Assassin’s Apprentice by Robin Hobb
Harper Voyager: paperback published 2007: 460 pages
In a faraway land in which members of the royal family are named for the virtues they embody one young boy will become a walking enigma.
Born on the wrong side of the sheets, Fitz, son of Chivalry, is a royal bastard, cast out into the world, friendless and lonely. Only his magical link with animals – the old art known as the Wit – gives him solace and companionship. But the Wit, if used too often, is a perilous magic, and one abhorred by the nobility.
So when Fitz is finally adopted into the royal household, he must give up his old ways and learn a new life: weaponry, scribing, courtly manners; and how to kill a man secretly, as he trains to become a royal assassin.

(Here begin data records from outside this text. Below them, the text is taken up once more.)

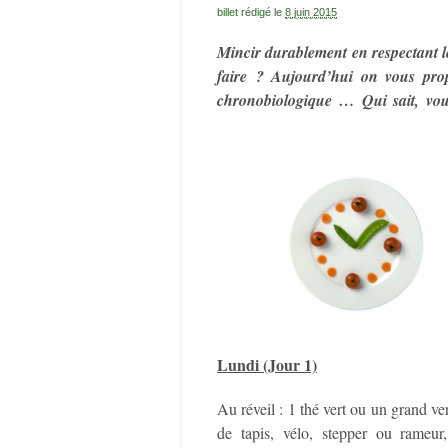
billet rédigé le
8 juin 2015
Mincir durablement en respectant l
faire ? Aujourd’hui on vous pro
chronobiologique … Qui sait, vous
Lundi (Jour 1)
Au réveil : 1 thé vert ou un grand v
de tapis, vélo, stepper ou rameu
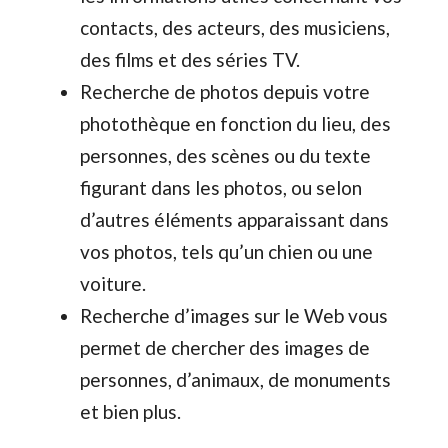
contacts, des acteurs, des musiciens,
des films et des séries TV.
Recherche de photos depuis votre
photothèque en fonction du lieu, des
personnes, des scènes ou du texte
figurant dans les photos, ou selon
d’autres éléments apparaissant dans
vos photos, tels qu’un chien ou une
voiture.
Recherche d’images sur le Web vous
permet de chercher des images de
personnes, d’animaux, de monuments
et bien plus.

I’ve been told a million times to read Robin Hobb. So I figured the best place to start is at the very beginning. Assassin’s Apprentice is the first in the Farseer trilogy – and the first trilogy of many set in Hobb’s fantastical land.
I can’t decide if I like this book – there’s a lot left unexplained, and some stuff over-explained. I felt that it took a long time to get going and then the drama was crammed in all too quickly. My favourite bit was the last few chapters, when everything started to happen and the point of the story became apparent. Don’t get me wrong though – Hobb’s writing is entertaining, creating characters you can relate to and a world that feels very real. But there are certain aspects that I felt stepped away from the story a bit – like the Forged people. But then, I haven’t read the other two in the trilogy, so perhaps all will become clear! Has anyone read all three? Should I overlook those bits in the first book because they reappear in the second and third?

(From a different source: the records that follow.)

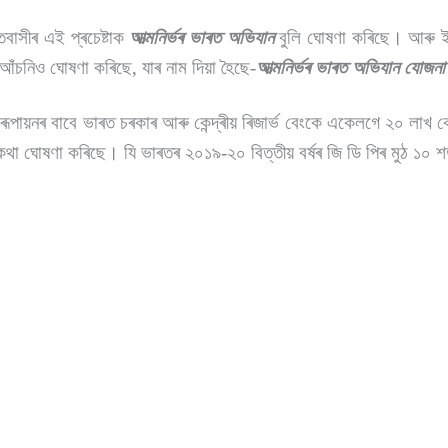
ৰতবাসীৰ এই প্ৰচেষ্টাক
আত্মনিৰ্ভৰ ভাৰত অভিযান
বুলি ঘোষণা কৰিছে। আৰু ই
ন আঁচনিও ঘোষণা কৰিছে, যাৰ নাম দিয়া হৈছে-
আত্মনিৰ্ভৰ ভাৰত অভিযান যোজন
য়নৰ বাবে ভাৰত চৰকাৰ আৰু কেন্দ্ৰীয় ৰিজাৰ্ভ বেংকে একেলগে ২০ লাখ ক
ৰ কথা ঘোষণা কৰিছে। যি ভাৰতৰ ২০১৯-২০ বিত্তীয় বৰ্ষৰ জি ডি পিৰ মুঠ ১০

Someone once described Hobb’s books as “beginner fantasy”. This is not a derogatory way of putting it at all. Hobb writes accessible, entertaining fantasy that is a good starting point if you have never read fantasy before. It’s not intense fantasy that overwhelms you with supernatural, magical and strange creatures. It’s realistic – as much as fantasy can be – and it’s a good start if you’re worried that fantasy is too much for you. Perhaps because I’ve read fantasy before, it doesn’t quite reach the entertainment level it should have done.
Next book: The next book on the list is not a fantasy. In fact, it’s The Go-Away Bird by Warren FitzGerald.